Either do not call to_json or do it after extracting the information you needed. You could also get these fields from the original request_http_headers. I'm not sure what exactly your goal is and why you are copying that field.

Your desired value is in [request_http_headers][0][transaction_id]

If it isn't always in the first entry, you have to loop over the array with Ruby to find it.

ok let me try that approach. Thanks . I will update in few.

But that won't work?!

I think what you wanted to do is merge an array of hashes in ruby. Then you'd have the desired structure. But that's too uncomfortable to google on a smartphone. So I'll leave that up to you :slight_smile:

Back at a computer for a minute. Sorry that I didn't give you a clear solution from the start. It took me a moment to understand your thought process. You wanted to change the structure of the header field to be able to access your ID that is in one of the array entries. to_json doesn't do that. It just encodes that very same structure as a JSON string. What you really want to do is this:

event.set('request_http_headers', event.get('request_http_headers').reduce({}, :merge!))

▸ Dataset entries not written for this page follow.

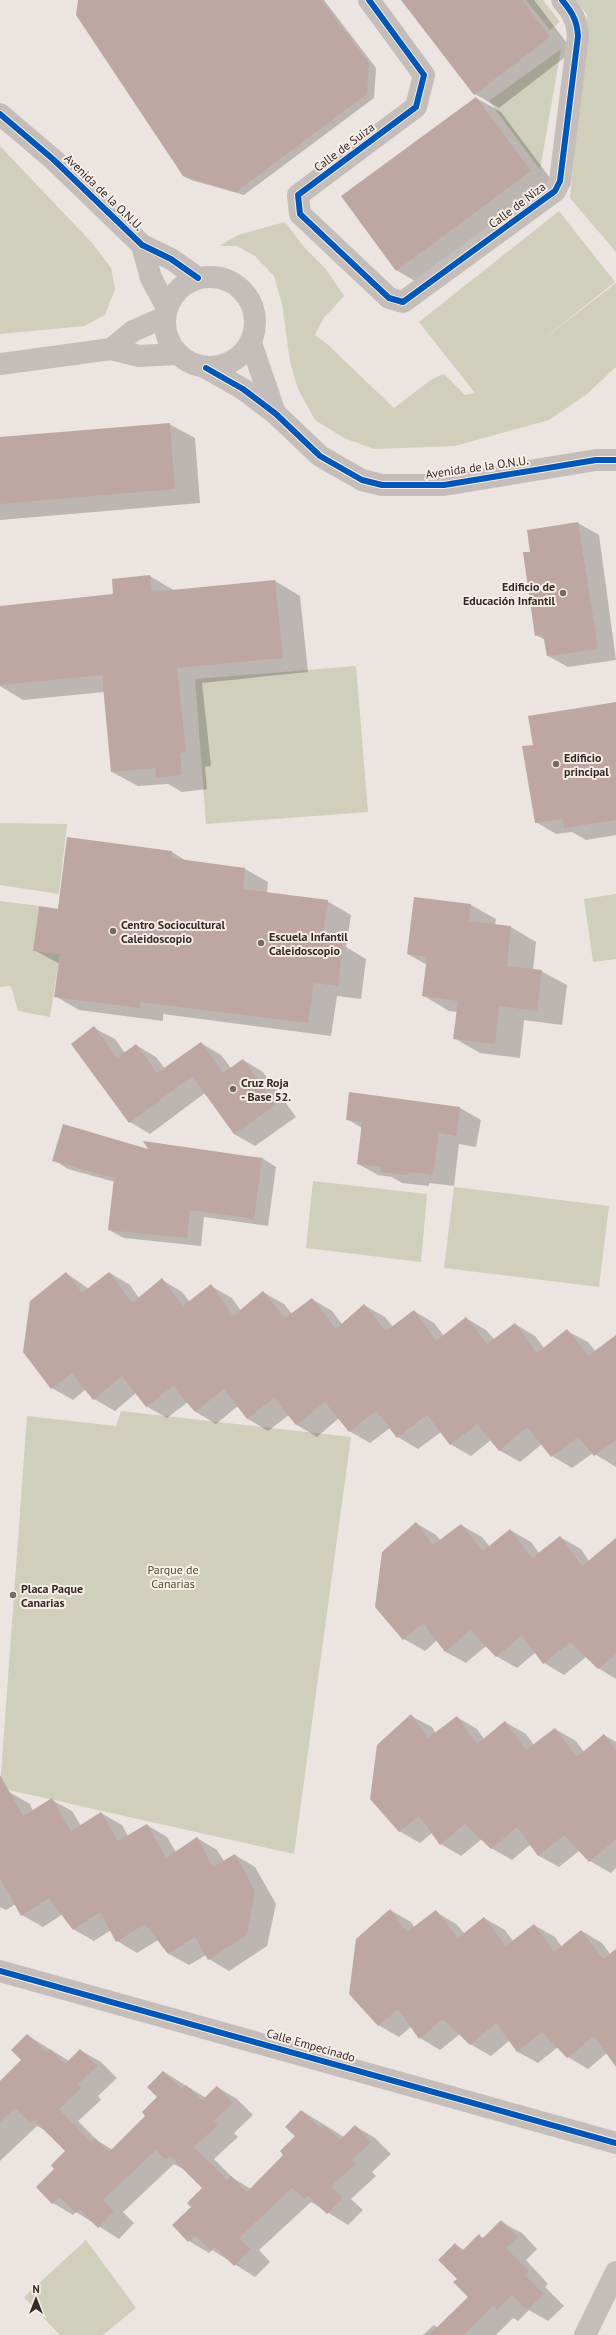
<svg xmlns="http://www.w3.org/2000/svg" width="616" height="2335" viewBox="0 0 616 2335" font-family="'PT Sans',sans-serif">
<rect width="100%" height="100%" fill="#ebe4e0"/>
<!-- green -->
<g fill="#cfcfbb">
<polygon points="526,0 543,0 560,22 550,30"/>
<polygon points="576,0 616,0 616,252 570,198 587,15"/>
<polygon points="561,49 540,170 489,101"/>
<polygon points="0,146 93,244 111,268 115,289 105,315 84,326 0,334"/>
<polygon points="559,211 615,282 533,347 616,283 616,367 587,394 549,420 455,446 374,449 344,438 315,420 298,389 290,362 282,304 274,276 255,256 237,246 219,246 238,235 285,222 305,248 326,269 344,296 323,319 315,335 327,344 394,408 432,379 444,374 465,395 475,393 419,322"/>
<polygon points="356,666 368,812 206,824 195,679"/>
<polygon points="0,823 67,824 59,894 0,885"/>
<polygon points="616,894 616,959 593,962 584,899"/>
<polygon points="0,901 39,906 33,951 60,954 50,1017 18,1011 11,986 0,987"/>
<polygon points="313,1181 427,1194 421,1262 306,1248"/>
<polygon points="454,1187 609,1206 599,1287 444,1268"/>
<polygon points="121,1411 351,1437 294,1854 0,1788 27,1416 116,1426"/>
<polygon points="86,2240 136,2308 103,2335 60,2335 24,2297"/>
</g>
<!-- shadow -->
<g fill="#0003">
<polygon points="79,0 324,0 376,68 374,98 244,195 191,180 183,176"/>
<polygon points="403,0 534,0 573,51 499,108 475,94"/>
<polygon points="476,98 501,112 556,186 422,285 396,270"/>
<polygon points="169,424 195,438 200,503 0,520 0,438"/>
<polygon points="578,523 599,535 616,660 568,667 548,656 545,640 536,635 531,553"/>
<polygon points="150,576 175,591 275,581 300,596 308,672 202,683 211,766 205,767 207,789 182,792 168,784 138,786 112,772 104,692 23,700 0,686 0,607 115,595"/>
<polygon points="616,703 616,835 586,840 572,832 556,834 536,822 534,746"/>
<polygon points="68,838 172,852 188,862 245,869 268,882 267,893 327,901 351,915 346,947 366,959 361,999 337,996 331,1036 163,1014 163,1021 79,1010 55,996 60,964 34,950 58,910"/>
<polygon points="471,905 496,919 495,925 511,927 536,942 533,970 541,971 567,985 562,1025 524,1020 520,1058 480,1053 454,1038 458,1012 449,1011 424,996 427,965 408,954"/>
<polygon points="94,1028 115,1039 125,1053 136,1045 156,1057 165,1069 201,1043 221,1055 231,1068 243,1060 263,1072 296,1117 255,1146 234,1134 205,1093 150,1134 130,1122"/>
<polygon points="350,1093 460,1108 481,1120 476,1147 459,1144 454,1186 429,1183 429,1186 402,1183 392,1177 378,1175 358,1164 362,1128 347,1119"/>
<polygon points="151,1151 262,1158 276,1167 268,1226 204,1217 201,1246 124,1238 109,1230 115,1182 68,1169 54,1160"/>
<polygon points="66,1273 89,1289 110,1273 130,1285 139,1298 162,1280 182,1292 190,1302 211,1286 232,1298 241,1311 263,1292 284,1304 292,1314 312,1299 332,1311 342,1324 364,1305 385,1317 393,1327 414,1311 434,1323 444,1336 466,1318 486,1330 494,1339 515,1324 535,1336 544,1348 567,1331 588,1342 596,1352 616,1346 616,1467 593,1453 572,1468 552,1456 542,1444 520,1462 499,1450 491,1440 471,1456 450,1444 441,1432 418,1449 398,1437 390,1428 370,1443 349,1431 339,1418 317,1437 297,1425 289,1415 268,1431 248,1419 238,1406 216,1424 196,1412 188,1402 167,1418 146,1406 136,1393 115,1411 94,1399 86,1389 73,1400 52,1388"/>
<polygon points="416,1523 436,1535 441,1541 461,1525 482,1537 490,1547 510,1530 531,1542 539,1553 560,1537 581,1549 589,1561 616,1545 616,1679 598,1668 586,1657 564,1675 544,1663 536,1652 517,1668 496,1656 486,1646 466,1663 446,1652 437,1640 425,1651 404,1639"/>
<polygon points="411,1716 432,1727 436,1734 457,1717 477,1729 484,1739 505,1722 526,1734 534,1745 555,1729 576,1741 584,1752 604,1735 616,1742 616,1868 611,1873 590,1861 580,1850 559,1867 539,1856 531,1844 512,1860 491,1848 482,1839 461,1856 441,1844 432,1833 420,1843 399,1831"/>
<polygon points="9,1792 30,1804 33,1811 52,1800 72,1811 81,1826 101,1813 122,1825 128,1836 147,1825 167,1837 176,1852 197,1838 217,1850 224,1861 235,1855 255,1867 276,1904 267,1946 229,1971 209,1959 206,1955 189,1965 169,1954 158,1940 137,1953 117,1941 111,1930 94,1941 73,1929 63,1914 43,1927 22,1915 16,1904 6,1910 0,1907 0,1799"/>
<polygon points="390,1910 411,1922 415,1928 436,1912 456,1924 465,1934 484,1918 505,1930 513,1941 534,1925 555,1937 562,1947 582,1931 602,1943 610,1954 616,1950 616,2061 607,2053 588,2069 568,2057 558,2047 538,2063 518,2052 510,2040 491,2056 470,2044 460,2034 440,2050 420,2038 412,2026 399,2037 378,2025"/>
<polygon points="27,2035 69,2061 80,2050 101,2062 117,2078 98,2096 101,2100 78,2121 98,2141 113,2150 147,2116 158,2097 164,2072 206,2098 217,2087 237,2099 253,2115 234,2133 238,2137 214,2159 233,2178 251,2189 285,2155 296,2136 302,2111 344,2137 355,2126 375,2138 391,2154 372,2172 376,2176 351,2199 363,2210 348,2225 311,2202 259,2250 270,2262 255,2277 212,2250 209,2253 189,2241 192,2207 203,2188 185,2170 174,2164 123,2212 134,2223 119,2239 76,2212 73,2215 53,2203 56,2169 66,2151 48,2132 37,2126 0,2161 0,2090 22,2060"/>
<polygon points="501,2222 522,2233 537,2249 526,2260 548,2284 545,2287 564,2306 548,2321 529,2310 518,2321 513,2318 496,2335 423,2335 434,2325 438,2328 469,2297 458,2279 455,2244 464,2250 479,2236 484,2238"/>
</g>
<!-- building -->
<g fill="#bea6a2">
<polygon points="78,0 321,0 369,63 367,94 236,192 183,176 76,15"/>
<polygon points="401,0 522,0 550,37 474,95"/>
<polygon points="476,97 531,171 396,271 341,196"/>
<polygon points="170,423 175,489 0,504 0,437"/>
<polygon points="578,522 598,649 547,656 543,634 535,636 523,552 530,552 527,530"/>
<polygon points="150,575 152,592 275,580 283,658 177,668 186,752 180,753 182,775 156,778 155,768 111,772 102,675 0,685 0,606 113,594 112,579"/>
<polygon points="616,702 616,820 564,828 563,819 535,823 522,746 533,745 528,716"/>
<polygon points="67,837 172,851 171,858 245,868 243,889 328,900 322,941 343,944 338,986 314,983 308,1023 140,1002 140,1008 54,997 60,954 33,951 39,906 58,909"/>
<polygon points="414,897 471,904 469,921 511,926 507,966 542,970 537,1011 499,1006 495,1044 453,1039 458,1001 422,996 427,957 407,954"/>
<polygon points="94,1026 117,1058 136,1044 157,1073 201,1042 223,1073 243,1059 276,1105 234,1134 192,1076 129,1123 71,1044"/>
<polygon points="349,1092 460,1107 456,1136 439,1133 433,1175 409,1172 408,1175 380,1172 381,1167 357,1164 362,1122 346,1120"/>
<polygon points="63,1124 148,1149 143,1141 262,1158 254,1219 190,1210 187,1238 108,1230 114,1178 52,1161"/>
<polygon points="66,1272 82,1293 109,1272 132,1303 162,1278 183,1306 211,1284 233,1316 263,1291 285,1318 312,1298 336,1329 364,1304 386,1331 414,1310 436,1341 466,1317 487,1344 515,1323 537,1353 567,1329 588,1356 616,1335 616,1440 594,1456 578,1437 551,1457 527,1427 499,1451 477,1424 450,1445 427,1415 397,1438 376,1411 349,1432 325,1402 296,1425 274,1398 247,1419 224,1389 195,1412 173,1386 146,1407 122,1376 93,1400 72,1373 51,1389 23,1352 30,1301"/>
<polygon points="416,1522 433,1545 461,1524 483,1551 510,1529 532,1558 560,1536 582,1566 616,1538 616,1654 598,1669 570,1642 543,1664 522,1635 496,1657 470,1630 445,1652 423,1623 403,1640 375,1607 382,1552"/>
<polygon points="411,1714 428,1738 457,1716 477,1744 505,1721 526,1750 555,1728 577,1757 604,1734 616,1750 616,1839 589,1862 564,1835 538,1856 517,1827 491,1849 465,1824 440,1845 419,1816 399,1832 370,1799 377,1745"/>
<polygon points="0,1775 23,1816 52,1798 71,1831 101,1812 118,1841 147,1824 166,1858 197,1837 213,1867 235,1854 255,1891 247,1935 208,1960 195,1937 168,1954 145,1924 116,1942 100,1912 73,1930 49,1898 21,1916 0,1878"/>
<polygon points="390,1909 407,1932 436,1910 458,1938 484,1917 506,1946 534,1924 554,1952 581,1930 603,1959 616,1949 616,2067 594,2036 567,2058 542,2032 517,2052 496,2023 470,2045 443,2019 419,2039 398,2009 378,2026 349,1994 356,1939"/>
<polygon points="27,2034 46,2052 50,2049 65,2064 80,2049 97,2066 78,2084 81,2088 59,2109 91,2142 95,2138 109,2152 145,2116 142,2112 157,2097 147,2087 163,2071 182,2089 186,2085 202,2100 217,2086 233,2103 214,2121 218,2125 194,2147 227,2180 231,2176 247,2192 283,2155 280,2151 295,2136 285,2127 301,2110 320,2128 324,2125 340,2140 355,2125 371,2142 352,2160 356,2164 331,2186 343,2198 327,2214 308,2196 304,2199 292,2188 239,2238 250,2249 234,2266 215,2247 211,2251 195,2235 188,2242 172,2225 191,2207 187,2203 202,2188 170,2156 166,2160 156,2150 103,2200 114,2211 98,2228 79,2209 76,2213 59,2197 52,2204 36,2187 54,2169 51,2165 65,2151 34,2120 30,2123 15,2108 0,2122 0,2081 21,2060 11,2050"/>
<polygon points="501,2220 518,2237 506,2248 529,2271 525,2275 544,2294 527,2310 512,2295 497,2310 493,2306 463,2335 429,2335 468,2297 453,2282 457,2279 438,2260 455,2243 462,2251 479,2234 482,2239"/>
</g>
<g fill="none" stroke-linecap="round" stroke-linejoin="round">
<!-- minor -->
<g stroke="#c5bdb9" stroke-width="22">
<path d="M 369,0 L 424,75 L 416,107 L 298,195 L 300,214 L 389,298 L 403,302 L 555,191 L 560,181 L 578,36 C 577,20 572,12 562,0"/>
<polyline points="0,1971 616,2143"/>
<polyline points="585,2335 616,2272"/>
</g>
<!-- tertiary -->
<g stroke="#c5bdb9" stroke-width="22">
<polyline points="0,114 54,160 142,245 171,259 198,278"/>
<polyline points="142,245 151,278 167,308"/>
<circle cx="210" cy="322" r="45"/>
<polyline points="251,343 275,413"/>
<polyline points="111,349 133,331 165,317"/>
<polyline points="0,364 111,349 139,356 177,354"/>
<polyline points="206,368 243,389 276,414 320,456 362,480 382,485 444,485 596,460 616,460"/>
</g>
<!-- cycleway casing -->
<g stroke="#f8eee7" stroke-width="8">
<g id="cycleway">
<path d="M 369,0 L 424,75 L 416,107 L 298,195 L 300,214 L 389,298 L 403,302 L 555,191 L 560,181 L 578,36 C 577,20 572,12 562,0"/>
<polyline points="0,114 54,160 142,245 171,259 198,278"/>
<polyline points="206,368 243,389 276,414 320,456 362,480 382,485 444,485 596,460 616,460"/>
<polyline points="0,1971 616,2143"/>
</g>
</g>
<!-- cycleway -->
<use href="#cycleway" stroke="#0057b8" stroke-width="6"/>
</g>
<!-- markers -->
<g fill="#756b68" stroke="#f8eee7" stroke-width="1.5">
<circle cx="563" cy="593" r="4"/>
<circle cx="556" cy="764" r="4"/>
<circle cx="113" cy="931" r="4"/>
<circle cx="261" cy="943" r="4"/>
<circle cx="233" cy="1089" r="4"/>
<circle cx="13" cy="1595" r="4"/>
</g>
<g text-anchor="middle" dominant-baseline="central" stroke-width="4" stroke-linejoin="round" paint-order="stroke">
<!-- street labels -->
<g font-size="12" fill="#352a28" stroke="#f8eee7">
<text transform="translate(344 147) rotate(-37)">Calle de Suiza</text>
<text transform="translate(104 192) rotate(44)">Avenida de la O.N.U.</text>
<text transform="translate(517 205) rotate(-37)">Calle de Niza</text>
<text transform="translate(477 467) rotate(-8)">Avenida de la O.N.U.</text>
<text transform="translate(311 2045) rotate(16)">Calle Empecinado</text>
</g>
<!-- poi labels -->
<g font-size="12" font-weight="bold" fill="#352a28" stroke="#f8eee7" text-anchor="start">
<text x="555" y="586" text-anchor="end">Edificio de<tspan x="555" dy="14">Educación Infantil</tspan></text>
<text x="564" y="757">Edificio<tspan x="564" dy="14">principal</tspan></text>
<text x="121" y="924">Centro Sociocultural<tspan x="121" dy="14">Caleidoscopio</tspan></text>
<text x="269" y="936">Escuela Infantil<tspan x="269" dy="14">Caleidoscopio</tspan></text>
<text x="241" y="1082">Cruz Roja<tspan x="241" dy="14">- Base 52.</tspan></text>
<text x="21" y="1588">Placa Paque<tspan x="21" dy="14">Canarias</tspan></text>
</g>
<!-- park labels -->
<g font-size="12" fill="#4a522d" stroke="#f8eee7">
<text x="173" y="1569">Parque de<tspan x="173" dy="14">Canarias</tspan></text>
</g>
</g>
<!-- north arrow -->
<g transform="translate(36 2299)" stroke="#f8eee7" stroke-width="3" paint-order="stroke">
<path d="M0-3L7 15L0 10L-7 15Z" fill="#352a28"/>
<text y="-6" font-size="11" font-weight="bold" text-anchor="middle" fill="#352a28">N</text>
</g>
</svg>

Then your ID should by accessible as [request_http_headers][transaction-id].

mutate{
  copy => { "[request_http_headers][transaction-id]" => "transaction-id" }
}

I haven't tried it. But this way it sounds logical to me :slight_smile:

so other thing is not 100% transaction-id will be there in document. so will followng do he trick ?

if [request_http_headers][transaction-id] {

mutate{
  copy => { "[request_http_headers][transaction-id]" => "transaction-id" }
}

}

Yes. You can build a condition. But copy can't do anything anyway if the field that should be copied does not exist :upside_down_face:

logstash failing on this . i m not expert at ruby :slight_smile:

event.set('request_http_headers', event.get('request_http_headers').reduce({}, :merge!))

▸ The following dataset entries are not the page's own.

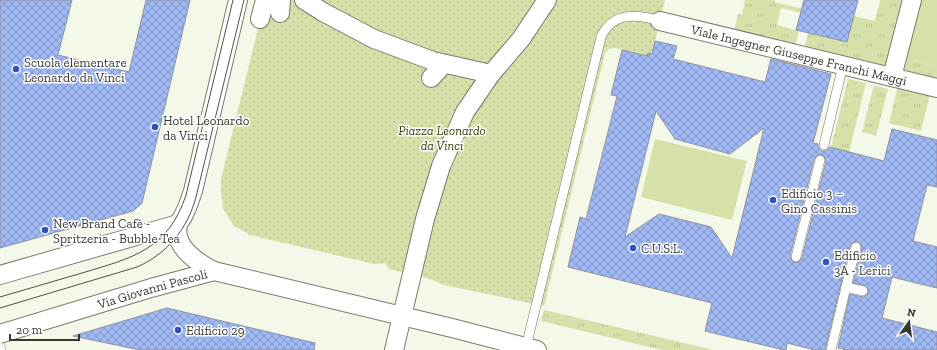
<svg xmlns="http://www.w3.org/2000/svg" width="937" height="350" viewBox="0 0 937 350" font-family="'Zilla Slab',serif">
<defs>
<pattern id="grass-tufts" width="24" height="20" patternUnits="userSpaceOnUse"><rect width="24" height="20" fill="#d5e1a9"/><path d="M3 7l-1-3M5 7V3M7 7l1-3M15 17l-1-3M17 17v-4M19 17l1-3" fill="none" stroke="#b7c292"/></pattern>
<pattern id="park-dots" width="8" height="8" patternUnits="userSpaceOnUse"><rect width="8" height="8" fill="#d5e1a9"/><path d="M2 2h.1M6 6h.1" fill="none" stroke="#b7c292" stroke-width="1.8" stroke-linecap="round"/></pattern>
<pattern id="building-cross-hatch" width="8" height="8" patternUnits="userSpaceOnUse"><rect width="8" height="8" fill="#a0b9f5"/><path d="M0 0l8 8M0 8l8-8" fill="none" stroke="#8397c7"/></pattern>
</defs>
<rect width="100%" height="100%" fill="#f4f8e9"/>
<g fill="url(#grass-tufts)">
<path d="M745 0H775V2L848 20 850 15 875 21 880 0H905L888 69 804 49 808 33 847 42 851 25 781 8 777 25 799 31 795 46 734 31 738 14 742 15Z"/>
<path d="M902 58 937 67V81L899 72Z"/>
<path d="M848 79 866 83 849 152 831 147Z"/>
<path d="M874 85 888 89 876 136 862 132Z"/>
<path d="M898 86 930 94 921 131 889 123Z"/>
<path d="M544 310 714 350H662L541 321Z"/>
</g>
<path fill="url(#park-dots)" d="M265 0H665L652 54 648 53 647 56 615 48 609 49 605 53 544 306 444 285 430 279 389 269 385 263 374 264 250 235 234 226 223 209 221 192V179Z"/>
<g fill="#d5e1a9">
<path d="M916 0H937V67L902 58Z"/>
<path d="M655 139 747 161 732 220 641 197Z"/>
</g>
<g fill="url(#building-cross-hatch)" stroke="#8d929f" fill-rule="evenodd">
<path d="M0 0H72L58 55 129 72 146 0H190L142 203 133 211 0 248Z"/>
<path d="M804 0H858L847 42 796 30Z"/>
<path d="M655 41 677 46 673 59 765 82 771 59 831 74 813 143 818 144V147L822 151H826L830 147 884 161 892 129 937 140V187L927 185 913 241 937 247V288L892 277 882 318 937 332V350H847L838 348 850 294 864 297 869 292 867 286 853 283 862 248 860 243 857 241 852 243 850 246 825 350H815L787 343 786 350H784L705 331 712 303 568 267 580 217 586 219 617 96 611 95 622 50 647 56 648 53 652 54ZM656 111 675 139 730 154 764 128 732 258 711 227 659 214 625 237ZM819 154 824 156 826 161 802 258 800 261 795 263 792 261 790 256 814 159Z"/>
<path d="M167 308 315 343 314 350H140L73 336Z"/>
</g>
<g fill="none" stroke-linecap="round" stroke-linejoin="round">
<defs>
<g id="lane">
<path d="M824 145 843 65"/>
<path d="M796 257 820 160"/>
<path d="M846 287 856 247"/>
<path d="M0 347 1 350"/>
<path d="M526 347 601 37C613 11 638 14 660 21"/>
<path d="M831 350 846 287 863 291"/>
</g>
<g id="street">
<path d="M238 0 193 191C190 199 188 207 184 214 183 218 179 221 178 225 173 247 198 263 214 271L452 328 537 350"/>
<path d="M304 0 323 12 374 39 433 61 491 74"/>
<path d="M280 13 281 0"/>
<path d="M260 19 265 0"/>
<path id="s1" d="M660 21 937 88"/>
<path d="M892 77 912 0"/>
<path d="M431 78 444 64"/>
<path d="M0 275 178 224"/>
<path id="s2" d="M0 334 151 288 214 271"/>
<path d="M394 350 425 219 441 166 465 112 491 74 521 39 547 0"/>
</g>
</defs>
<use href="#lane" stroke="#787b6e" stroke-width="10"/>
<use href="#street" stroke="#787b6e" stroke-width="20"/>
<use href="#lane" stroke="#fff" stroke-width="9"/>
<use href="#street" stroke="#fff" stroke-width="18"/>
<g stroke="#4f514a" stroke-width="1">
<path d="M0 297C27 289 55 281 82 273 132 258 168 250 186 195L233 0"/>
<path d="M0 308 137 267C167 254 188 228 196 197L244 0"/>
</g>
</g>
<g fill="#2f4ebf" stroke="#fff" stroke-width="1.5">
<circle cx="16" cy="69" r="4"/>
<circle cx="155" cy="127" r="4"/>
<circle cx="773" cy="200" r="4"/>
<circle cx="45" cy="230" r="4"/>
<circle cx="633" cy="248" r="4"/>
<circle cx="826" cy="262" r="4"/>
<circle cx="178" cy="330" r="4"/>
</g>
<g text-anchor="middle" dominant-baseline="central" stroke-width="3" stroke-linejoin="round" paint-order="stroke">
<g font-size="13" fill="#373933" stroke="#fff">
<text stroke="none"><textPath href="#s1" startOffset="143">Viale Ingegner Giuseppe Franchi Maggi</textPath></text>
<text stroke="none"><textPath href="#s2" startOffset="159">Via Giovanni Pascoli</textPath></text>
</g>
<g font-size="13" fill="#373933" stroke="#fff" text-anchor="start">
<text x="24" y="62">Scuola elementare<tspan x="24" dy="15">Leonardo da Vinci</tspan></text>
<text x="163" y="120">Hotel Leonardo<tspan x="163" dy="15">da Vinci</tspan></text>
<text x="781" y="193">Edificio 3 –<tspan x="781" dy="15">Gino Cassinis</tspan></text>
<text x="53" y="223">New Brand Cafè -<tspan x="53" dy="15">Spritzeria - Bubble Tea</tspan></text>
<text x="641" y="248">C.U.S.L.</text>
<text x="834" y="255">Edificio<tspan x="834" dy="15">3A - Lerici</tspan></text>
<text x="186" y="330">Edificio 29</text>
</g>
<g font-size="13" font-style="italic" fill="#38400c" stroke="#fff">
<text x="442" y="130">Piazza Leonardo<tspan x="442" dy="15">da Vinci</tspan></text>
</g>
</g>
<g transform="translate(909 322) rotate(14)" stroke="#ffffff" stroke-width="3" paint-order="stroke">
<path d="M0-3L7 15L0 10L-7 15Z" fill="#373933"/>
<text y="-6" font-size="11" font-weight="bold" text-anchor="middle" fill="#373933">N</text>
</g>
<path d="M10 334v6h69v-6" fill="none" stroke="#373933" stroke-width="2"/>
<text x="16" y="334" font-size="12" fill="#373933" stroke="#ffffff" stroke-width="3" paint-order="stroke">20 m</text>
</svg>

So what does Logstash say? (Remember to use double quotes to wrap the code if you take it the way it is because I used single quotes in the code. Or change my code accordingly. I know that you did it the opposite way around in your original configuration.)

ruby {
  code => "event.set('request_http_headers', event.get('request_http_headers').reduce({}, :merge!))"
}

I'll need your error message because I don't currently have a test system at hand.

:exception=>"LogStash::ConfigurationError", :message=>"Expected one of #, {, } at line 14, column 35 (byte 330) after filter {\n\n

here is my config i m using

input {
  beats {
    port => 5044
  }
} filter {

             json {
                   source => "message"
                   }

             ruby {
               code => '
                       event.set("request_http_headers_tmp",event.get("request_http_headers").to_json)
                       event.set('request_http_headers1', event.get('request_http_headers').reduce({}, :merge))
                     '
            }
            if "transaction-id" in [request_http_headers_tmp]
           {

                 mutate{
                 #add_field => { "transaction-id" => "%{request_http_headers_tmp.transaction-id}" }
                 copy => { "[request_http_headers_tmp][transaction-id]" => "transaction-id" }
                }
           }

             mutate {
              remove_field => [ "@version","fields","tags","host","agent","log","message","version","request_http_headers","ecs" ]
               }
             }
output {
      stdout {
            codec => rubydebug
             }
}

Read my previous answer. That's exactly the quote problem I had predicted. It causes a syntax error. And remember for the future: The code extract in those syntax error messages in the log usually ends exactly at the positiion of the problem. So the one you posted was probably longer than what you posted and ended somewhere in the Ruby code (Right?!)

crap sorry i missed your previous reply. yes its quote issue how genius of me lol

thanks a lot !

This topic was automatically closed 28 days after the last reply. New replies are no longer allowed.